G.K. Chesterton once commented that tradition might be defined as an extension of the franchise. It gives a vote to the most obscure of all classes, the dead. It is a democracy that includes the dead. Tradition refuses to submit to the small and arrogant oligarchy of those who merely happen to be walking around. All people who believe in equality object to certain persons being disqualified by accident of birth; tradition objects to their being disqualified by accident of death. Recently, a lady wrote asking me to write her aunt and explain the Christian teaching about the communion of saints and prayers for the dead. Her aunt’s son had been killed in an accident, and she had been dissuaded from having Masses said for her dead son. The question was: can we still pray for the dead? Well, if Chesterton is correct, and Christianity submits that he is, then we need to extend the franchise, we need to pray for the dead, both through liturgy and through private prayer.

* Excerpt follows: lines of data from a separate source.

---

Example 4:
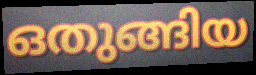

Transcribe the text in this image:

ഒതുങ്ങിയ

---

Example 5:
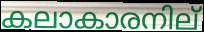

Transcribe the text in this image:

കലാകാരനില്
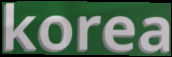
korea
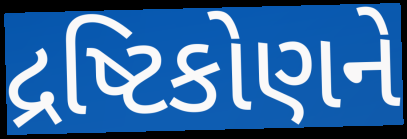
દ્રષ્ટિકોણને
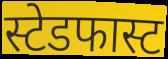
स्टेडफास्ट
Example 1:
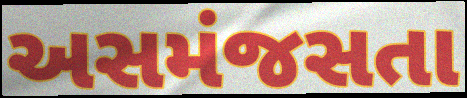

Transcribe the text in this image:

અસમંજસતા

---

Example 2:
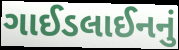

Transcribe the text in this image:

ગાઈડલાઈનનું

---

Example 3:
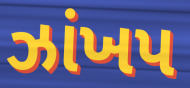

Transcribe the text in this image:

ઝાંખપ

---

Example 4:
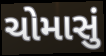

Why? What possible good can it do? Looked at from a certain point of view, prayer for the dead can seem silly and superfluous. Why pray for the dead? To remind God to be merciful? God doesn’t need reminders. To point out to God that our loved one who died was not so bad? God already knows that. God is already as merciful as love allows, and already loves and understands our deceased loved one infinitely more deeply than we do. As a student of mine once cynically put it: “if the person we are praying for is in hell then we can’t help them, and if they are in heaven then they don’t need help!”

So why pray for the dead? For the same reason that we pray at all, we simply need to. The criticisms raised against praying for the dead might be used with equal logic against all prayer. God already knows everything; there is no need to remind God of anything. Yet God has asked us to pray, to pray always, in fact. Prayer, as we know, is not meant to change God’s heart, but ours. Thus, the first reason that we need to pray for the dead is because this prayer helps us, the living. We pray for the dead that, among other things, those of us left behind might be consoled.

As well, tied to this, we pray for the dead to assuage our own guilt, guilt about continuing to live while the other died, and guilt about our less-than-perfect relationship with the deceased. In praying for the dead, many of    the shortcomings we had in relating to them are washed clean. We pray for them because, as we believe in the doctrine of the communion of saints, there is still a vital flow of life between themselves and ourselves. Love, presence and communication reach through death. We, and they, are still in one community of life. In a real way, we can still feel each other’s hearts.

Hence, we pray for the dead to remain in communication with them. Just as we can hold someone’s hand when they are dying, and this can be an immense consolation to them, so too, figuratively but really, we can hold a person’s hand beyond death. And now, much more so than when they were alive, our communication is washed clean, the understanding is deeper, the forgiveness can be total, the perspective is wider, the anger and the shortcomings are unimportant. Communication with the dead is privileged; it undercuts so much of what kept us apart.  This, we believe, not only consoles us, but also offers real strength and encouragement to the dead person. How? In the same way as loving presence to each other offers strength and consolation here in this life.

Imagine a young child learning how to swim. The child’s mother and family cannot learn for the child, but if they are present and offering encouragement, the struggle and learning are easier. Art Schopenhauer once remarked: “Anything can be borne, if it can be shared.”By praying for the dead, we share with them the adjustment to a new life (which includes the pain of letting go of this life). In our prayers for the dead, we offer encouragement and love to them as they, just born from the womb of the earth, adjust to a new life. Classically, we said that, for awhile, our loved ones who die go to purgatory. That is true, though purgatory should not be understood as a place distinct from heaven. It is rather the pain of entering heaven and of being embraced by perfect love when we ourselves are less than perfect. Love itself can be a painful experience.

From my own experience of losing my parents and others whom I love deeply, as well as from what others have shared with me, I have found that usually, after a time, we sense that we no longer need to pray for our loved ones who have died. Now we just talk with them. What was for a time a cold, hurting absence becomes a warm presence. They are still with us.